This document outlines the system architecture, technical decisions, and maintenance procedures for the Drawboard Master ↔ Restricted Database Sync system.
Project Context
Key Requirements:
- Master database visible only to Alistair
- Each restricted user gets their own separate database
- Restricted users see only their own records (filtered by "Person Responsible" or similar property)
- Changes in Restricted databases sync to Master
- Optionally: Changes in Master sync down to relevant Restricted databases (bi-directional)
- Some properties sync (e.g., "Contractor Notes"), others stay local (e.g., "Internal Notes")
Client Setup:
- Alistair has created Make.com account
- Make invite sent to [email protected]
- Flexible schema during build phase; locked once live
Scaling Strategy (Dynamic Database Search)
We have moved away from hardcoded routers for each user. The system now uses a Dynamic Search strategy.
- Logic: The Make scenario reads the
Person Responsible name (e.g., "Mitchell") and searches for a Notion Database named Restricted - name.

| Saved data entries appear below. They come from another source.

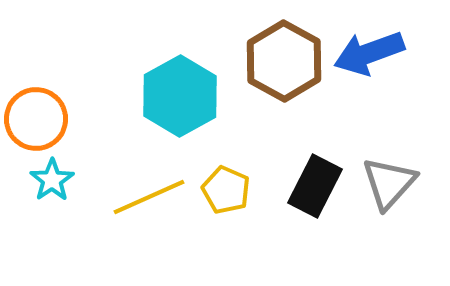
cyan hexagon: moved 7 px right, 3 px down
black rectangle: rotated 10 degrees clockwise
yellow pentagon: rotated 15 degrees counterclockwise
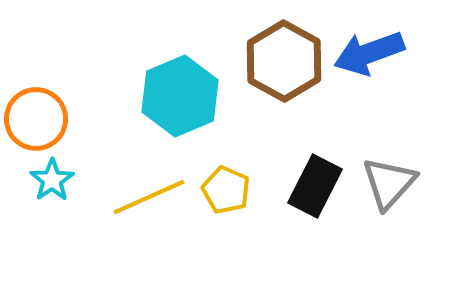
cyan hexagon: rotated 6 degrees clockwise
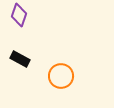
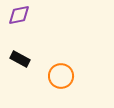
purple diamond: rotated 60 degrees clockwise
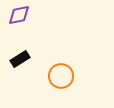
black rectangle: rotated 60 degrees counterclockwise
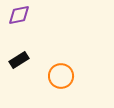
black rectangle: moved 1 px left, 1 px down
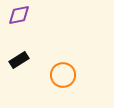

- Benefit: Zero-touch scaling. To add a new user, the client simply duplicates the Restricted Template, renames it
Restricted - {Name}, and adds the name to the Person Responsible property options. No Make scenario edits are required.
Technical Decisions
- Sync architecture:
- Using completely separate Notion databases (not views) to enforce true data isolation
- Make.com as the bridge between Master and Restricted databases
- Native Notion automations trigger Make webhooks (avoids polling, reduces Make operations)
- Concurrency control:
- Enable "Sequential processing" in Make.com scenario settings.
- Ensures each run finishes completely before the next starts (FIFO queue).
- Critical for preventing race conditions and ensuring atomic updates, preventing rapid-fire edits from overlapping.